● Problem statement: Extend the passage below about Manteca's budget and pressing needs, picking up right after its final sentence.

Actually he’d be ecstatic with four.
Silverman is a City Council man who decided four years is enough meaning. He hasn’t spent the past 3½ years blaming those who preceded him with why Manteca doesn’t have this or why Manteca did that.
Instead he set about trying to do right by the city’s 81,450 residents. You may not see eye to eye with Silverman but at the end of the day he tries to take a holistic, pragmatic approach meaning he gets the pressing needs, the wants, the desires, and the importance of being fiscally conservative. The latter doesn’t mean squirreling away money for the sake of doing so nor does it mean the cheapest way is the least expensive in the long run.
He gets there are a lot of pressing needs.
That said he makes it abundantly clear that he sees two issues that stand out more than any other today in Manteca — the shortage of patrol officers and what he calls “the homeless crisis.”
He makes no apologies for calling the homeless situation a “crisis” and the need for the city and community to treat it as such. Whether you view it from a humanitarian, crime, blight, health and safety, image, or economic perspective it is tough to disagree with Silverman.
At the same time he is hesitant to commit significant municipal funds to the endeavor. Right now just about 0.6 percent of the city’s general fund — roughly $200,000 — goes to cover the costs and support for two Manteca Police community resource officers to serve essentially as quasi-social workers/law officers in trying to address homeless issues.
If there are as any as 200 homeless in Manteca that translates into a $1,000 annual per homeless expenditure by the city compared to $490 when you divide a general fund budget closing in on $40 million by 81,450 residents.
Municipal budgeting is more than just doling out money per capita but it does put it in perspective.
As for more officers, a new position is a reoccurring annual hit of $150,000 when wages, benefits, retirement, and related costs are taken into account.
With 81,450 residents and 67 sworn police officers, an argument can safely be made Manteca is short 14 officers that would cost $2.1 million a year to staff.
At the same time Manteca needs at least eight more workers in the street division just to return to pre-2008 manpower levels. Very few people would argue the street and sidewalk maintenance is where it should be. That’s just one example of non-law enforcement needs.
Manteca has a lot of pressing needs. And given it would take a wild eyed optimist jacked up on three cases of Red Bull after popping 36 sugar cubes to say Manteca can afford to catch up with all of its needs anytime soon, city leaders must be prudent and creative.

● Material provided:
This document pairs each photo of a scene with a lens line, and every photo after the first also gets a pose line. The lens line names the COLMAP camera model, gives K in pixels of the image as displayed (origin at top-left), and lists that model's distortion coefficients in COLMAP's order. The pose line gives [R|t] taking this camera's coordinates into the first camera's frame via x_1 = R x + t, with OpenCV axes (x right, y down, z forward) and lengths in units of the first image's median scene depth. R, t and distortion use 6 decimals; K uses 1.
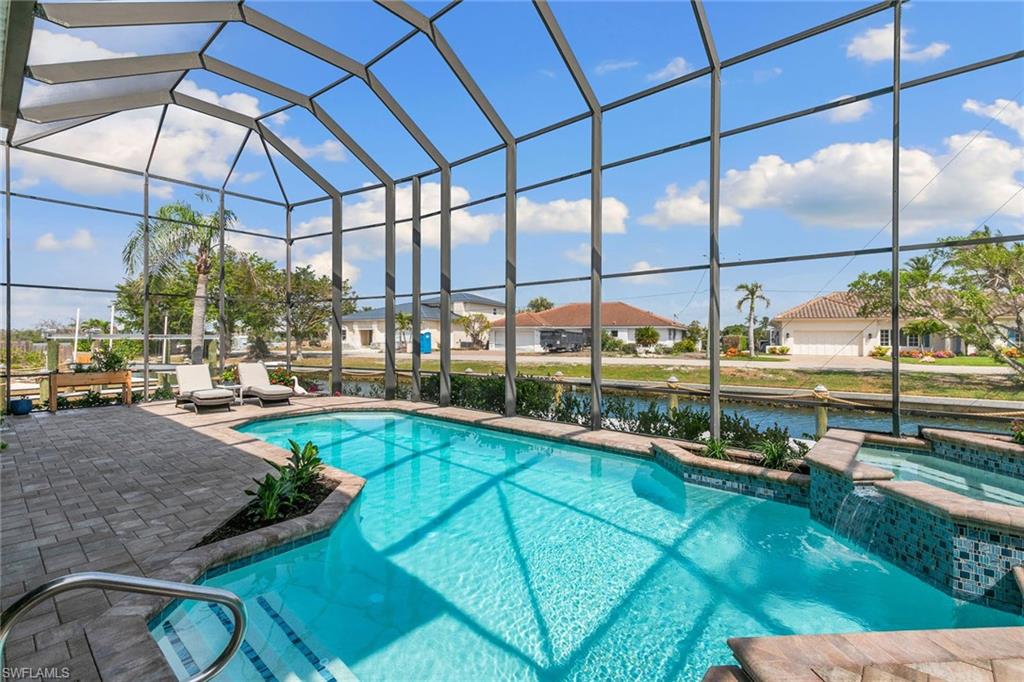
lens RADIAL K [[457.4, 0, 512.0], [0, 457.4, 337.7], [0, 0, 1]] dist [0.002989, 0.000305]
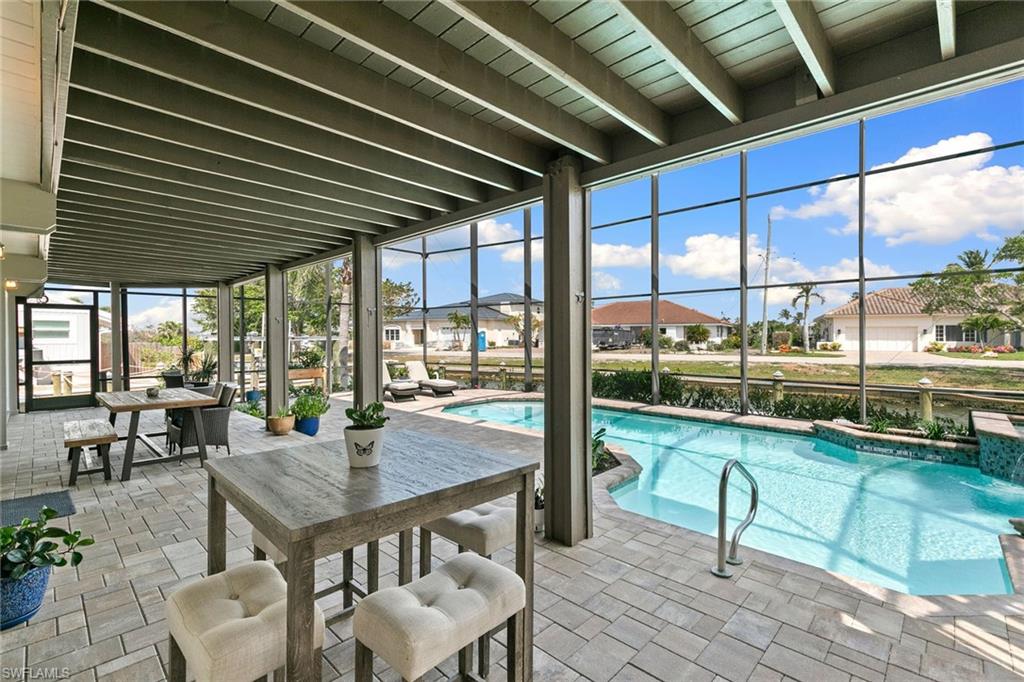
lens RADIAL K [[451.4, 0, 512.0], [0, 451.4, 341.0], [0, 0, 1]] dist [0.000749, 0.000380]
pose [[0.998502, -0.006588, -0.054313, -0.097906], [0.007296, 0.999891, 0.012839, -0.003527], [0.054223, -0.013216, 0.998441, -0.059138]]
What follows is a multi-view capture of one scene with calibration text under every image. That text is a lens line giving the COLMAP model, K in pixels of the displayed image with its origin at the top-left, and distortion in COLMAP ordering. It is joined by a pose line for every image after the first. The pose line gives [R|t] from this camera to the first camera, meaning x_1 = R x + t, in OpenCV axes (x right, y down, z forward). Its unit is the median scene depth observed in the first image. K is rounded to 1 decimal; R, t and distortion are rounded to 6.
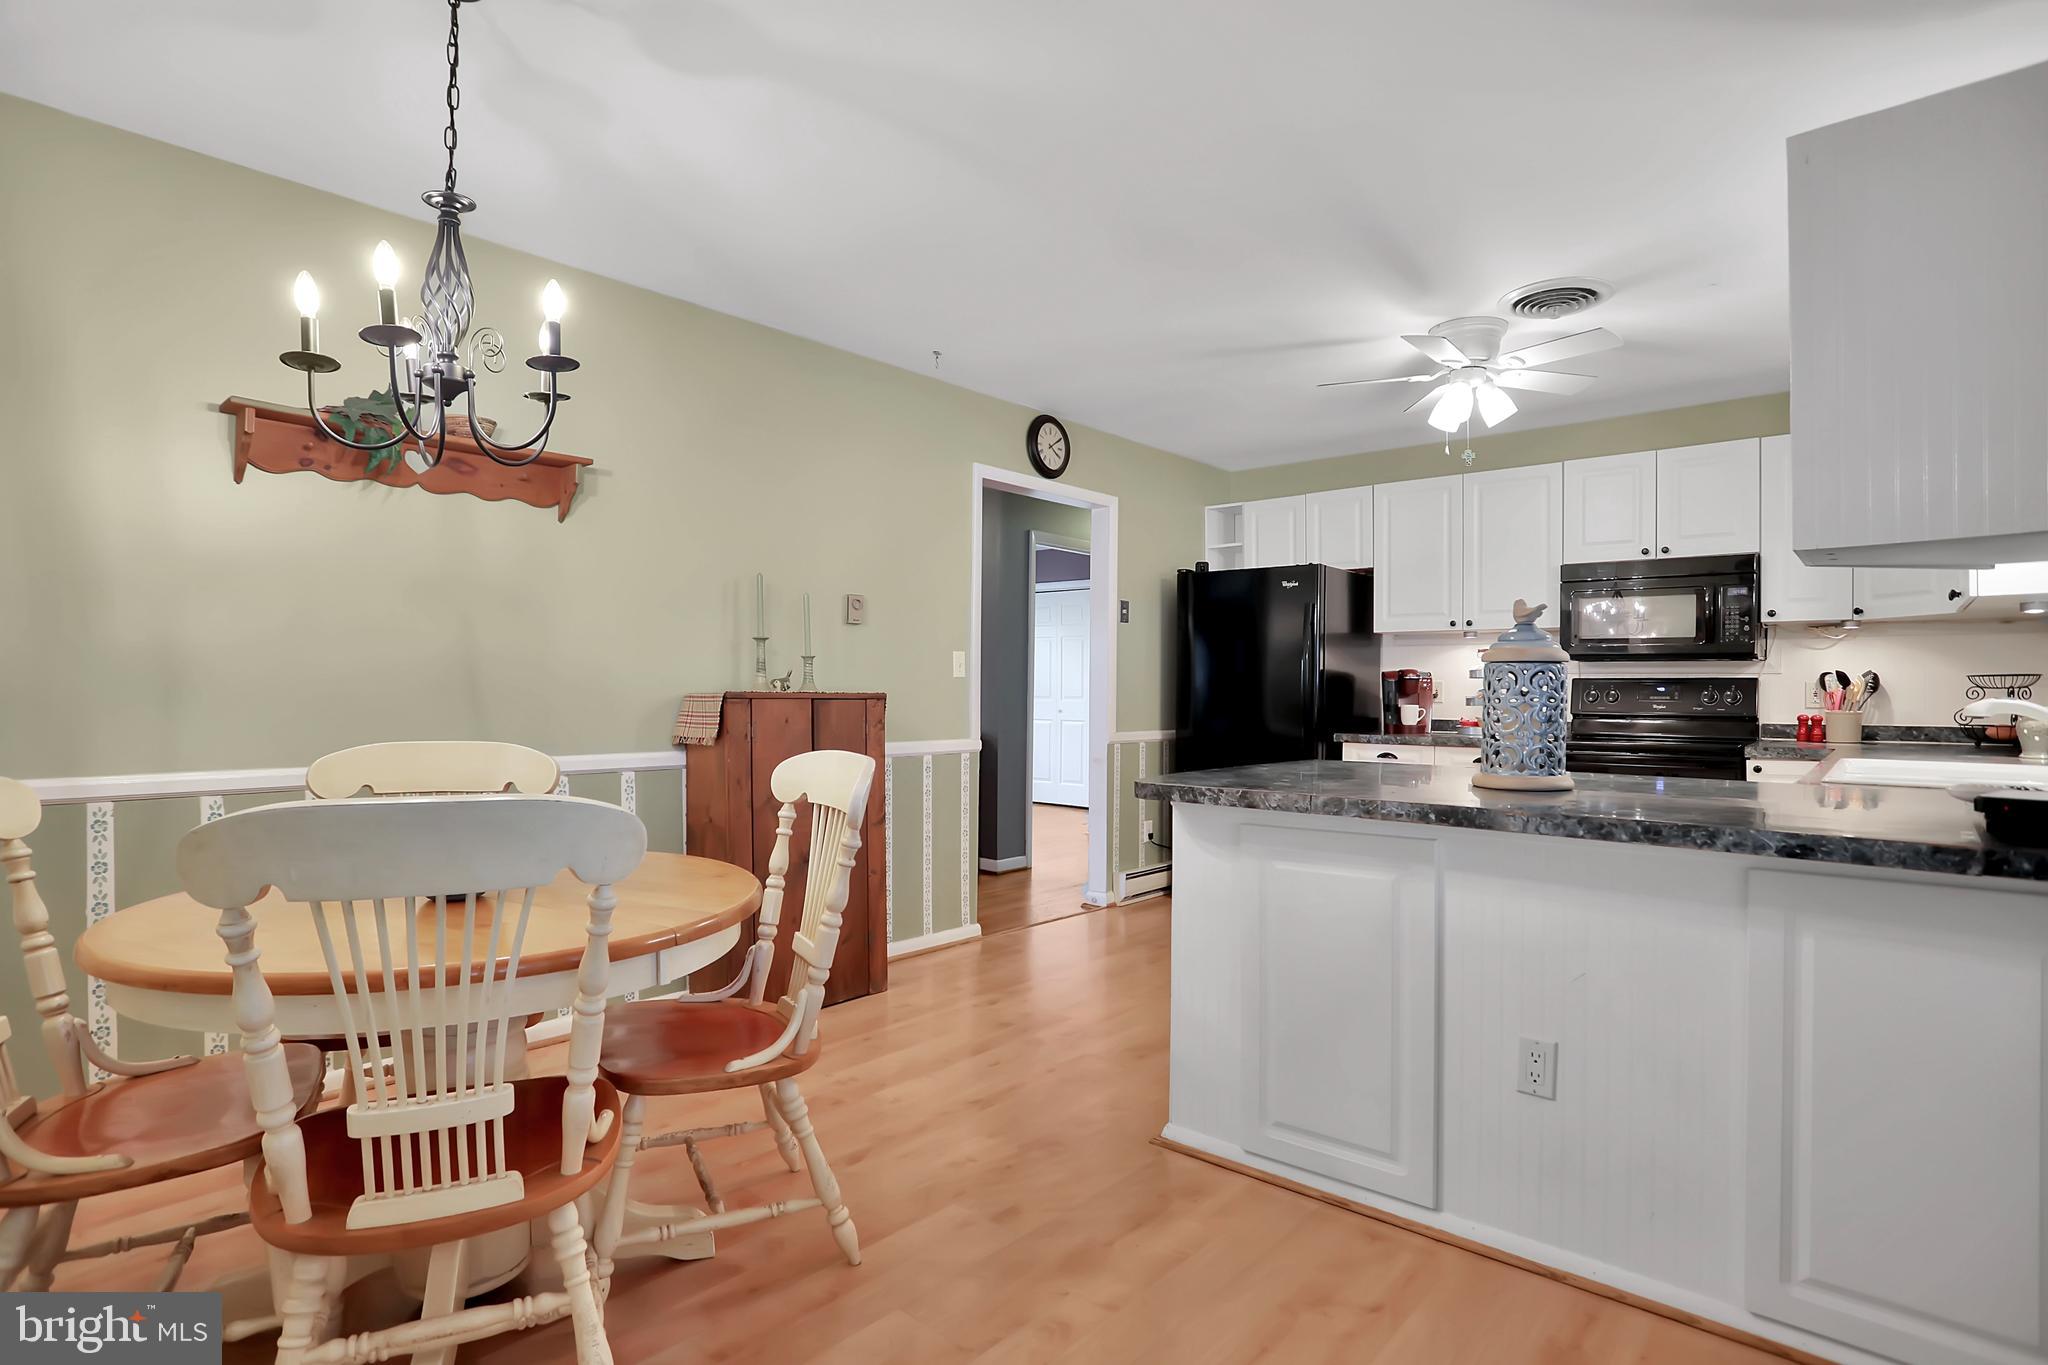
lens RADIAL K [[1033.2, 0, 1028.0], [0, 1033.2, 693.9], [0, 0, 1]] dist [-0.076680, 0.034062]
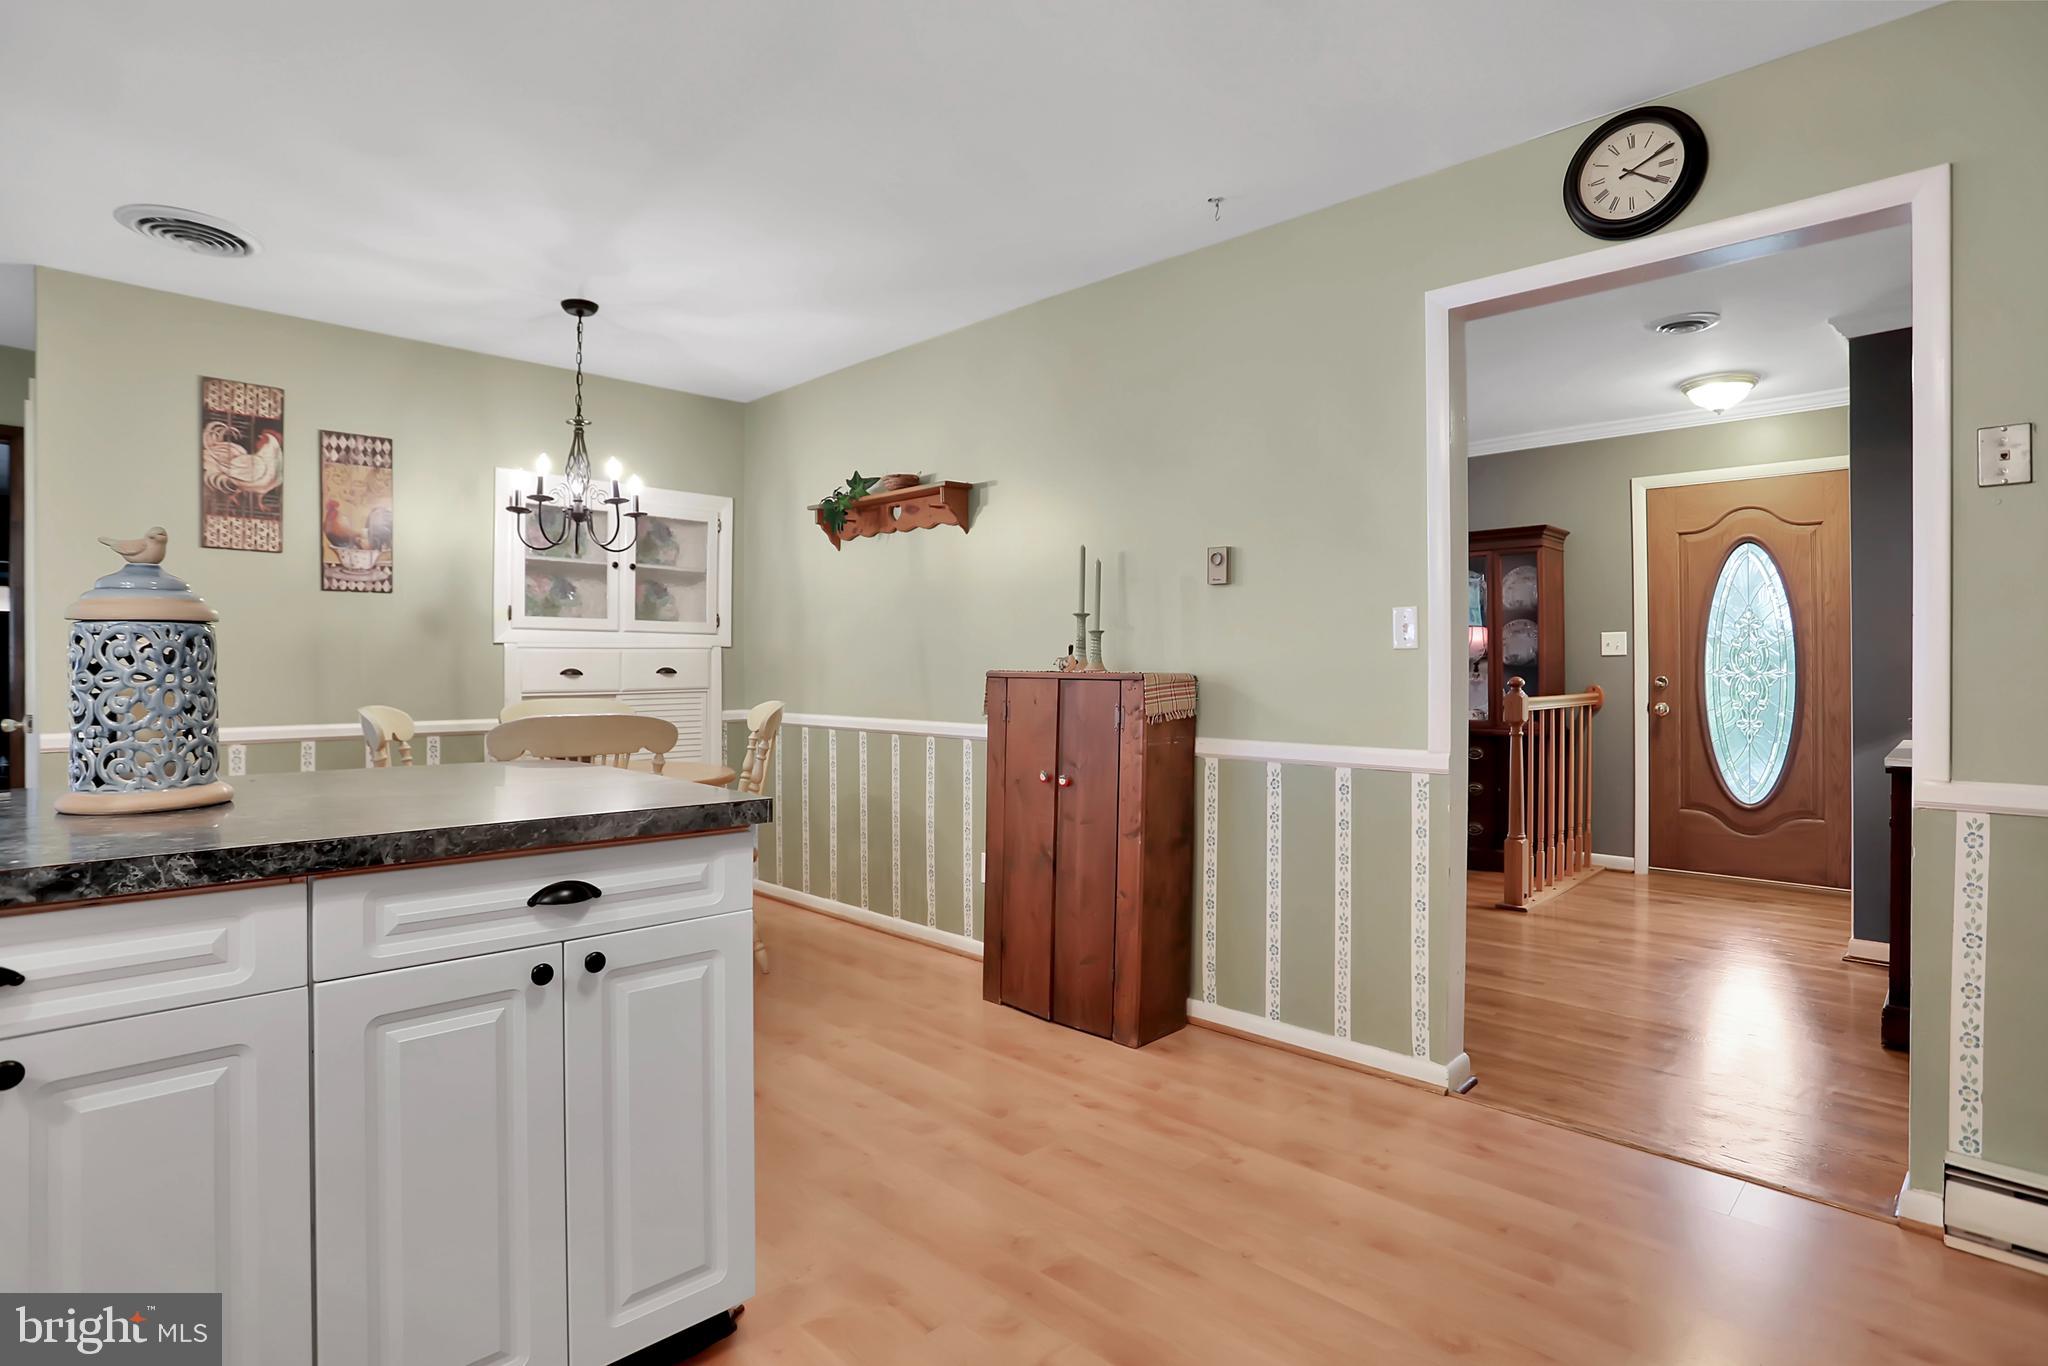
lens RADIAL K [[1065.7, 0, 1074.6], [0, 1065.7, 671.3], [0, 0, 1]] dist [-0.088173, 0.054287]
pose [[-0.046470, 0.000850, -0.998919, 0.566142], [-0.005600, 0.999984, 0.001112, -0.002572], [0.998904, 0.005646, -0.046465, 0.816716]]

● Reply:
There have been some rumblings by challengers in the upcoming election that spending $500,000 or so on portable surveillance video cameras to help law enforcement would be a colossal waste of money and that it would be better spent on more officers.
Given it is not a reoccurring cost and surveillance videos are a proven as a way to track down criminals and even deter criminal acts in some case, such a system is an enhancement that will make existing and future police staffing more effective.
The mantra has got to be working smarter as the city will never be in a position of funding all the bodies conventional wisdom deems necessary to address perceived service shortfalls.
Actually that is already the city mantra to a large degree. It is why things still manage to function fairly well.
Back when Charlie Halford was police chief he earned the nickname “Inspector Gadget” from some of the rank and file. That’s because he knew what budget realities were so he went looking for equipment and such that would help increase the effectiveness of police officers as well as enhancing their safety.
If this is the year that police get a large increase in staffing they still need to work smarter. At the same time so do other city functions that may or may not get staffing increases.
It is against that backdrop the city needs to step up its effort in addressing the homeless situation.
While spending significant amounts of money may be out of the question, it goes without saying additional police officers should step up enforcement of homeless related crime along with all crime.
And in order to give the non-profits critical to helping the city address homeless concerns more resources the city will need to think out of the box.
Exploring options such as making the former vehicle maintenance building on Wetmore Street next to the water tower a day center for the homeless by leasing the structure for a $1 a year to a non-profit could be an effective way to reduce homeless issues.
Manteca can improve city services and enhance the quality of life by exploring slightly out-of-the-box solutions in an endeavor to continue squeezing more bang for the buck out of available dollars.
It fits right in with Silverman’s call for government to take a balanced, prudent and fiscally responsible approach to addressing needs.